新型コロナウイルスの流行により、未曽有の危機が世界を襲っている。こうした中、厚生労働省は2020年2月28日に感染防止策として、慢性疾患などの定期受診患者に対してビデオチャットを用いたオンラインでの診療や電話に基づき、郵送による医薬品の処方を認める事務連絡を行った。対応したサービスが相次いで始まっている。

医療ベンチャーのメドレー(東京・港)はオンライン診療のプラットフォーム「CLINICS(クリニクス)」を薬局に導入し始めた
医療ベンチャーのメドレー(東京・港)はオンライン診療のプラットフォーム「CLINICS(クリニクス)」を薬局に導入し始めた

 オンライン診療を活用した医薬品の処方は患者が来院せずに済むため、新型コロナウイルスの感染防止策の1つになる。ただ、従来は3カ月間、同一医師の診療を受けているなど、さまざまな条件を満たさなければオンライン診療による処方は認められていなかった。

 今回の厚労省の通達でそれが緩和された。慢性疾患を持ち、対面での診療が済んでいる患者であれば、ビデオチャットを用いたオンライン診療や電話で過去に定期処方した医薬品を処方できるようになった。規制緩和は医療業界のDX(デジタルトランスフォーメーション)加速につながりそうだ。

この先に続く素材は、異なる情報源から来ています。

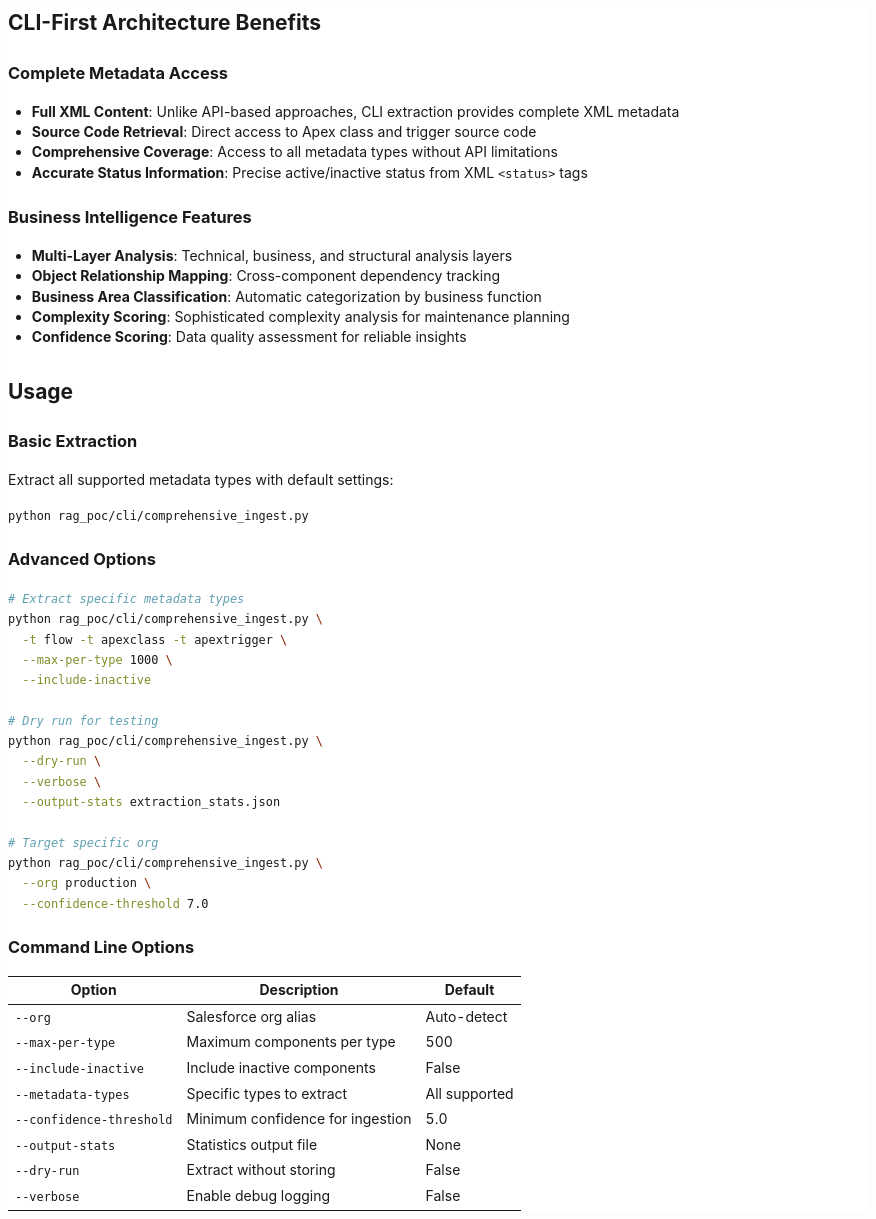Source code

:## CLI-First Architecture Benefits

### Complete Metadata Access
- **Full XML Content**: Unlike API-based approaches, CLI extraction provides complete XML metadata
- **Source Code Retrieval**: Direct access to Apex class and trigger source code
- **Comprehensive Coverage**: Access to all metadata types without API limitations
- **Accurate Status Information**: Precise active/inactive status from XML `<status>` tags

### Business Intelligence Features
- **Multi-Layer Analysis**: Technical, business, and structural analysis layers
- **Object Relationship Mapping**: Cross-component dependency tracking
- **Business Area Classification**: Automatic categorization by business function
- **Complexity Scoring**: Sophisticated complexity analysis for maintenance planning
- **Confidence Scoring**: Data quality assessment for reliable insights

## Usage

### Basic Extraction

Extract all supported metadata types with default settings:

```bash
python rag_poc/cli/comprehensive_ingest.py
```

### Advanced Options

```bash
# Extract specific metadata types
python rag_poc/cli/comprehensive_ingest.py \
  -t flow -t apexclass -t apextrigger \
  --max-per-type 1000 \
  --include-inactive

# Dry run for testing
python rag_poc/cli/comprehensive_ingest.py \
  --dry-run \
  --verbose \
  --output-stats extraction_stats.json

# Target specific org
python rag_poc/cli/comprehensive_ingest.py \
  --org production \
  --confidence-threshold 7.0
```

### Command Line Options

| Option | Description | Default |
|--------|-------------|---------|
| `--org` | Salesforce org alias | Auto-detect |
| `--max-per-type` | Maximum components per type | 500 |
| `--include-inactive` | Include inactive components | False |
| `--metadata-types` | Specific types to extract | All supported |
| `--confidence-threshold` | Minimum confidence for ingestion | 5.0 |
| `--output-stats` | Statistics output file | None |
| `--dry-run` | Extract without storing | False |
| `--verbose` | Enable debug logging | False |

 いち早く対応した1社が、デジタル技術を活用した次世代クリニック「クリニックフォア」を4カ所に展開するリンクウェル(東京・港)。同社は20年3月9日から、慢性疾患を持つ自社の患者に対してメール、または電話で薬の処方を受け付けるサービスを始めた。「1日に10~20人はオンライン経由で申し込まれている」とCEO(最高経営責任者)の金子和真氏は言う。

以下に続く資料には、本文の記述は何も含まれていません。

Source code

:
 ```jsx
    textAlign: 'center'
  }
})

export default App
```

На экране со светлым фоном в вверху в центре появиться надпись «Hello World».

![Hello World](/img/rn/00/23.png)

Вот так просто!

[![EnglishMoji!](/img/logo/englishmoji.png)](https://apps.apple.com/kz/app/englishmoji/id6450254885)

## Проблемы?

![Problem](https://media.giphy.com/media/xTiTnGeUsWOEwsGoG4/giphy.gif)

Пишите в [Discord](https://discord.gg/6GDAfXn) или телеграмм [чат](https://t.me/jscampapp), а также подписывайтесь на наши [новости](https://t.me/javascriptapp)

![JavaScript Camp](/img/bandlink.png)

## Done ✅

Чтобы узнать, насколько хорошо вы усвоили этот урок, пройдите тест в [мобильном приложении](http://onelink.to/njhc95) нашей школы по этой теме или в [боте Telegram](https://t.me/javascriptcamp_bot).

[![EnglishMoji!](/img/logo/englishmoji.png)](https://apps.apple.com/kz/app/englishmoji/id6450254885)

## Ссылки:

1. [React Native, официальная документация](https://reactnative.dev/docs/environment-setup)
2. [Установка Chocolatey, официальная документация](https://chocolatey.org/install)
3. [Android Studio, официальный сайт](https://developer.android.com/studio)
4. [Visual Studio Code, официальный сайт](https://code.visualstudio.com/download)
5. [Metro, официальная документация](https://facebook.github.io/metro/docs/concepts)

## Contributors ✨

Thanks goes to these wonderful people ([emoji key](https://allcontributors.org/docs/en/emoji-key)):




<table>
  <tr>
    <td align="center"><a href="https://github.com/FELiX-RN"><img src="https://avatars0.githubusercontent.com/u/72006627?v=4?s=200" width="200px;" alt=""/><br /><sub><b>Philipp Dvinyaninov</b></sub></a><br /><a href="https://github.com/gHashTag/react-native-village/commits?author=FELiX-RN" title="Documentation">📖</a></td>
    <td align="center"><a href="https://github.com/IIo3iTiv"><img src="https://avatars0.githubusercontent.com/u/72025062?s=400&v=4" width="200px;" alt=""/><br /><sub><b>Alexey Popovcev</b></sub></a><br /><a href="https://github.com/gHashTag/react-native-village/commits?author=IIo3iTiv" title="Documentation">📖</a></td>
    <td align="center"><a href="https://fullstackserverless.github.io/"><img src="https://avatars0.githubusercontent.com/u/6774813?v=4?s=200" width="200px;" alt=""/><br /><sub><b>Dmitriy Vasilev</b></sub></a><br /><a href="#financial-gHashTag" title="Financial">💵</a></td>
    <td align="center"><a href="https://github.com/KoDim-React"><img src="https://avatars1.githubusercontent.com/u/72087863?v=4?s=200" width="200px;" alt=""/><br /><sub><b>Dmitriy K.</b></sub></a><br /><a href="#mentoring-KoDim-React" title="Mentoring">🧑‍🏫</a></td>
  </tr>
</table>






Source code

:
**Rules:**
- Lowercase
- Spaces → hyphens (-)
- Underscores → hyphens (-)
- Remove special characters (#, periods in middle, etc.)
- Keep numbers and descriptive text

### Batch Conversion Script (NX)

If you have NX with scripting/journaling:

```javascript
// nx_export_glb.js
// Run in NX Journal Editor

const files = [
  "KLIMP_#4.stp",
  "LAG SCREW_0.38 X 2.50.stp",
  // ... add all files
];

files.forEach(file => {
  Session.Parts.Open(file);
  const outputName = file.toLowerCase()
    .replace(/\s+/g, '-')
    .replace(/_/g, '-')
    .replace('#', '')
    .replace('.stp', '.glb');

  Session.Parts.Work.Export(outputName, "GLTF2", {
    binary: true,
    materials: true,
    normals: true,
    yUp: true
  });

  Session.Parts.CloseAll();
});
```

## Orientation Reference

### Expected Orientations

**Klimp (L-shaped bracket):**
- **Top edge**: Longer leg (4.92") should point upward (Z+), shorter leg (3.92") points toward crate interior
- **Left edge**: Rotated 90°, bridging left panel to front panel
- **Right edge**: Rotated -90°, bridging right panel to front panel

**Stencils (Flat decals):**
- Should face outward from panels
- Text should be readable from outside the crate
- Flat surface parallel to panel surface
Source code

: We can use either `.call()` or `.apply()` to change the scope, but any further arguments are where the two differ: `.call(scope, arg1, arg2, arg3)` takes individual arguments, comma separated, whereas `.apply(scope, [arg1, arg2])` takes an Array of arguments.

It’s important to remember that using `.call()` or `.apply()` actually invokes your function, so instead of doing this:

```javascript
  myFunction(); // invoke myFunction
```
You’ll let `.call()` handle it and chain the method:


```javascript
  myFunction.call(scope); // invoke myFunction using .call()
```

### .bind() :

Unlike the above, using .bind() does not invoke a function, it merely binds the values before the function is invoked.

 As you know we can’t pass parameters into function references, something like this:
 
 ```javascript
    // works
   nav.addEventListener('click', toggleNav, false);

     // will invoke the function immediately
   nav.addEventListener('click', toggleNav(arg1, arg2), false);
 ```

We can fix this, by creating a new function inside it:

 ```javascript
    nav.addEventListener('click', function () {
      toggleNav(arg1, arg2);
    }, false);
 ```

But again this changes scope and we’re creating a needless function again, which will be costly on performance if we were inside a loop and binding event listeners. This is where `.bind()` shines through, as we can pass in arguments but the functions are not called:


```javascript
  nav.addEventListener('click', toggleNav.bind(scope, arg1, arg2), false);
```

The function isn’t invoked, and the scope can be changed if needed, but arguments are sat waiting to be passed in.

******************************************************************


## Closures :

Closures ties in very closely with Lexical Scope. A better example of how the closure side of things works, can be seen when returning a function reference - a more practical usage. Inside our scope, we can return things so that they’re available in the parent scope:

デジタルを活用したクリニック「クリニックフォア」を4カ所に展開するリンクウェル(東京・港)は2020年3月9日、慢性疾患患者に対して薬剤の処方をオンラインで受け付けるサービスを始めた
デジタルを活用したクリニック「クリニックフォア」を4カ所に展開するリンクウェル(東京・港)は2020年3月9日、慢性疾患患者に対して薬剤の処方をオンラインで受け付けるサービスを始めた

 クリニックフォアはクリニック内で薬を処方する院内処方業態のため、院内に薬の在庫を保有している。加えて、Webサイトからの事前予約や電子カルテといった、デジタルを活用した次世代クリニックを開発してきた。あらゆる情報がデータ化されており、過去の診療や処方の履歴を参照しやすい基盤が整っていた。そのため、すぐにサービス化にこぎつけることができた。

 患者はメールでの処方を希望する場合、クリニックのメールアドレスに氏名、保険証の変更の有無、症状の変化、希望の薬、残っている薬の量などを記載して送る。処方された薬が分からない場合には、前回と同じ薬を希望と記載すればよい。クリニックの医師がメールを確認後、患者に電話をして診療および服薬指導をする。厚労省からの通達には「調剤した薬剤は電話や情報機器等を用いて服薬指導を行うこと」が義務付けられている。少々分かりづらい表現だが、メールでの処方希望を受け付けた後に、リアルタイムにビデオチャットあるいは電話で診療をする必要がある。

 問題がなければメールに返信する形で決済のためのリンクを送信。決済の手段は「PayPal」を採用している。患者はPayPalに登録する必要があるが、PayPalはクレジットカードや銀行振り込みなど、さまざまな決済手段に対応しているため利便性が高いと判断した。決済が完了したら、薬を発送する。「決済が迅速に行われれば、申し込まれた件数の8割を当日中に配送できている」(金子氏)という。送料は患者の負担となる。

 ニーズは大きく2つ。1つは新型コロナウイルス予防のため外出を控えたいという理由。もう1つは在宅勤務への対応だ。クリニックフォアはビジネス街に構えている病院が多く、会社員の利用が多い。リモートワークが推奨され、在宅勤務となった患者がオンライン処方を利用しているという。